Sculptures: Sculpted panels are seen on the terraced basement, with carved figurines of river goddesses Ganga and Yamuna flanking the doorway to the sanctum sanctorum. In addition, on the sidewalls, three large carved panels of Vaishnava mythology related to Gajendra Moksha, the Nara Narayana Tapasya (meditation), and the Sheshashayi Vishnu (reclining on the serpent), are portrayed. A protective wall made of undressed stone was built around the temple after it was first discovered. However, the idol of the sanctum sanctorum of the temple is missing, believed to have been relocated elsewhere.
In the unique and large sculpture of Sheshashayi Vishnu, Vishnu is depicted reclining on the serpent Shesha, with four-arms lying down on the spiral of a serpent with seven hoods, forming a shade over his crowned head. Lakshmi (Vishnu's consort), along with her two attendants, are at Vishnu's feet. Other gods and celestials are seen watching this display. In another panel below this, two demons, Madhu and Kaitabha, are getting ready to attack. They are shown to be repulsed by the four personified weapons or ayudhapurushas of Vishnu. According to another interpretation, the lower panel depicts the five Pandavas and their common wife Draupadi.
The relief on the doorway (Lalatabhimba in Sanskrit) of the temple depicts Vishnu seated on Shesha the serpent, with Lakshmi sitting down and caressing his feet, flanked by two incarnations of Vishnu: Narasimha (the man-lion form) on the right, and Vamana (the dwarf form) on the left.
The side and back walls of the temple depict carved panels related to several facets of Lord Vishnu's life. On the northern wall, the elegantly carved panel shows "Gajendra Moksha", which represents Vishnu coming to the rescue of the Gajendra (elephant). On the eastern sidewall, a panel depicts a carved image of the sages Nara-Narayana. On the southern wall, Vishnu is depicted reclining on Shesha the serpent, relaxing or in a sleeping or creative mode.

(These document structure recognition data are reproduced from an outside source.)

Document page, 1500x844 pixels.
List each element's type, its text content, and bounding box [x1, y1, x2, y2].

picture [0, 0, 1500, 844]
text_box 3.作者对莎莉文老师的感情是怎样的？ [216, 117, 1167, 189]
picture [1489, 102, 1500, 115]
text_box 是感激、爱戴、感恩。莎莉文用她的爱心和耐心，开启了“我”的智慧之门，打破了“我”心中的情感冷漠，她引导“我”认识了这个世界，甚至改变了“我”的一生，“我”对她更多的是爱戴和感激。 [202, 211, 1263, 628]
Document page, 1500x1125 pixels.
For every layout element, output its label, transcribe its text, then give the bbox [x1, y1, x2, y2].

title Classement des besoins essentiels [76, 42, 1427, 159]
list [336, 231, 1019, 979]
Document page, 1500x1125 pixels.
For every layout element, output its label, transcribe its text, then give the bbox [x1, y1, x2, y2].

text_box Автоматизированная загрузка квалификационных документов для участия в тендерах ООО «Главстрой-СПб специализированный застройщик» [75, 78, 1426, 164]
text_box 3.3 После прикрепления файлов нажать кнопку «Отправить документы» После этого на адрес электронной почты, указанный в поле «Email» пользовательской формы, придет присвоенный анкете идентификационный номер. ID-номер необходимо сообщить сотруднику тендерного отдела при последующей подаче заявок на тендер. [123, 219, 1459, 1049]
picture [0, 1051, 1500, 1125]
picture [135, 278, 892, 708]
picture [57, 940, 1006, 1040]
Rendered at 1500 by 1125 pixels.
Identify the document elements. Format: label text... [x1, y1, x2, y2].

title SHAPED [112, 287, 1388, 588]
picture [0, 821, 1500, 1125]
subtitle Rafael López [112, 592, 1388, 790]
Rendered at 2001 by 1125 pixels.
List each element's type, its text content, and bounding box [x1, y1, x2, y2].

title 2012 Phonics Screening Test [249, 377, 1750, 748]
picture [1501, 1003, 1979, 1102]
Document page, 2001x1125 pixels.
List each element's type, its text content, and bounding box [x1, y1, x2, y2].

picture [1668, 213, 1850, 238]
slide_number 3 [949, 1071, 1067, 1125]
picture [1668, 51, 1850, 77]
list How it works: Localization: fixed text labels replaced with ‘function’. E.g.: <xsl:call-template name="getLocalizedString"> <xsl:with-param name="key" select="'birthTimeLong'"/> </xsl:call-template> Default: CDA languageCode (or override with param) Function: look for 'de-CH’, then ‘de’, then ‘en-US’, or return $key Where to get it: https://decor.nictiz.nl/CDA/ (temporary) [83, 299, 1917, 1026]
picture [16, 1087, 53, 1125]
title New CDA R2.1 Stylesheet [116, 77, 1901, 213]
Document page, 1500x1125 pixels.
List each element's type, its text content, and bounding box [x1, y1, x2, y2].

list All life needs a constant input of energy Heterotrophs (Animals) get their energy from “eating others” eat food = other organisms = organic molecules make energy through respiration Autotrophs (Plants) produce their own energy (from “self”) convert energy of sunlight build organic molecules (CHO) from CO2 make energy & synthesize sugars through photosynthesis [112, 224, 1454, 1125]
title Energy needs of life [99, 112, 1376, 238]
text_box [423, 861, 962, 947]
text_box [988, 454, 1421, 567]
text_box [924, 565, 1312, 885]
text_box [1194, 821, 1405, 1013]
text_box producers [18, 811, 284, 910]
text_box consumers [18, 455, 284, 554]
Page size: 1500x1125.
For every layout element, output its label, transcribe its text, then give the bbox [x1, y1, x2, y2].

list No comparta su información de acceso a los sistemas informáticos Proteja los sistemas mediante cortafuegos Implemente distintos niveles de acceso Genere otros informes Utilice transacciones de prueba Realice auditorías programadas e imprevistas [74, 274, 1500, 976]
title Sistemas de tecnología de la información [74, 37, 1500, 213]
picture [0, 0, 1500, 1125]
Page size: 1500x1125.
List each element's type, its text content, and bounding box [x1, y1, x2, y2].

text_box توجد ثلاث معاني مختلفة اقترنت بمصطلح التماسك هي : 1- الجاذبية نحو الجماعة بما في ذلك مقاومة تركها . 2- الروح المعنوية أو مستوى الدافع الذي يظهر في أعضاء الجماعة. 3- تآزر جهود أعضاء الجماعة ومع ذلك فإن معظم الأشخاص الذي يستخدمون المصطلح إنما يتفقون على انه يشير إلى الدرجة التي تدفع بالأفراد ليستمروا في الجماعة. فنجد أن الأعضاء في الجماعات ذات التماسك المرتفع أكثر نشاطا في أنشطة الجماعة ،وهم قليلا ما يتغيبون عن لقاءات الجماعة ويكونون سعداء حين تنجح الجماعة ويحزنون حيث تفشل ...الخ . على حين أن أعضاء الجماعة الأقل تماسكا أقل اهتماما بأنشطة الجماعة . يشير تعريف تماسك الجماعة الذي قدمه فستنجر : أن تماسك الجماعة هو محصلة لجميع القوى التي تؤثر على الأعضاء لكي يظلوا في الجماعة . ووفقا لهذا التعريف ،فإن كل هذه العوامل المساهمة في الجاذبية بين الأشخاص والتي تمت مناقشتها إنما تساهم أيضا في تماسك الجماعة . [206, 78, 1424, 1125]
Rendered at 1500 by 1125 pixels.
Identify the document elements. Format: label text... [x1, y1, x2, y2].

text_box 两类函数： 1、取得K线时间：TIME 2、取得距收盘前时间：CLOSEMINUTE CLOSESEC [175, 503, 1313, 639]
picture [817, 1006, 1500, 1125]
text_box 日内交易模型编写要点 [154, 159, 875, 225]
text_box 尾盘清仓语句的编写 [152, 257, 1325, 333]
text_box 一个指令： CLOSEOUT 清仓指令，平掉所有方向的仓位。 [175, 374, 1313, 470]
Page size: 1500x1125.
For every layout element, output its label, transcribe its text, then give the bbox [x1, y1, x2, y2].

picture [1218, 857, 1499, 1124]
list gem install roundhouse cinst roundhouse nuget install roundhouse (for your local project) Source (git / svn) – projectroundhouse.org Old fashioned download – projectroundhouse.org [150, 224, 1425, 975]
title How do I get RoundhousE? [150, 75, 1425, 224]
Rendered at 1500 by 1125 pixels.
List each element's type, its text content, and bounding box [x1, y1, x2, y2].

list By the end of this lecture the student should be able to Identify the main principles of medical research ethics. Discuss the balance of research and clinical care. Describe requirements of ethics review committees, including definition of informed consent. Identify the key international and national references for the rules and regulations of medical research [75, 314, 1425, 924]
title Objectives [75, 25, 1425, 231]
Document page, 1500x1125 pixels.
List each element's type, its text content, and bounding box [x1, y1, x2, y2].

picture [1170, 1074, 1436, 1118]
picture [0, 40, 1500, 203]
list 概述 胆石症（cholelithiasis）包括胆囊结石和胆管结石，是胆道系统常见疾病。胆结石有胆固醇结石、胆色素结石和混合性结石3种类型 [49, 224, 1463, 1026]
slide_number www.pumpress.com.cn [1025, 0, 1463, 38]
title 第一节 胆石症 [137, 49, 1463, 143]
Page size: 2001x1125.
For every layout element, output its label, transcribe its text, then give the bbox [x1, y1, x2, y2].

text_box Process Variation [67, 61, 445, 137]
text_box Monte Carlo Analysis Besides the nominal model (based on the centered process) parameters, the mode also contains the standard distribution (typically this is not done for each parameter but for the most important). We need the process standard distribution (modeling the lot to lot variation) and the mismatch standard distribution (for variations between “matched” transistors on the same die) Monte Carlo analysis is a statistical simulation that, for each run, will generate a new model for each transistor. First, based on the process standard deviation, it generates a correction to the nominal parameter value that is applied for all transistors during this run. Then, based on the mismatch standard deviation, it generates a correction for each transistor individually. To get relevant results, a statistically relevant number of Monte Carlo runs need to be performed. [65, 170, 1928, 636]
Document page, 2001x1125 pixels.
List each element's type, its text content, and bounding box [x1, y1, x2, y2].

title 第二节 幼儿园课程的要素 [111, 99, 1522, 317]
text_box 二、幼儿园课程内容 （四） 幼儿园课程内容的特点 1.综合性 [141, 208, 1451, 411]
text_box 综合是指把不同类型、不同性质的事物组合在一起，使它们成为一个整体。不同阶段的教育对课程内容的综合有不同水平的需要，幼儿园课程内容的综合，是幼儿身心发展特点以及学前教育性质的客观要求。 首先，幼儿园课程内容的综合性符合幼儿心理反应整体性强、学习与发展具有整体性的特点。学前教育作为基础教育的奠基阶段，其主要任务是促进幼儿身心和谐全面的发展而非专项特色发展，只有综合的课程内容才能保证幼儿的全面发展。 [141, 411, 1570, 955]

These depictions on the four walls (including entrance) of the temple represent four facets of Vishnu:
1. The entrance represents Vasudeva
2. The Gajendramoksha side is referred as Samkarshana, the destructive aspect of Vishnu
3. The Nara-Narayana side is known as Pradyumna, the preserving aspect of Vishnu
4. The Anantashayana side is known as Aniruddha
Another unique sculpture found in the Vishnu temple depicts the Krishna legend in which Devaki hands over her newborn son Krishna to her husband Vasudeva. This sculpture is said to be one of the best depictions of Gupta period art, based on the sensuous and graceful modeling of the figurines, but different in that its clothes are shown draped in an exclusive fashion. It is now housed at the National Museum in New Delhi.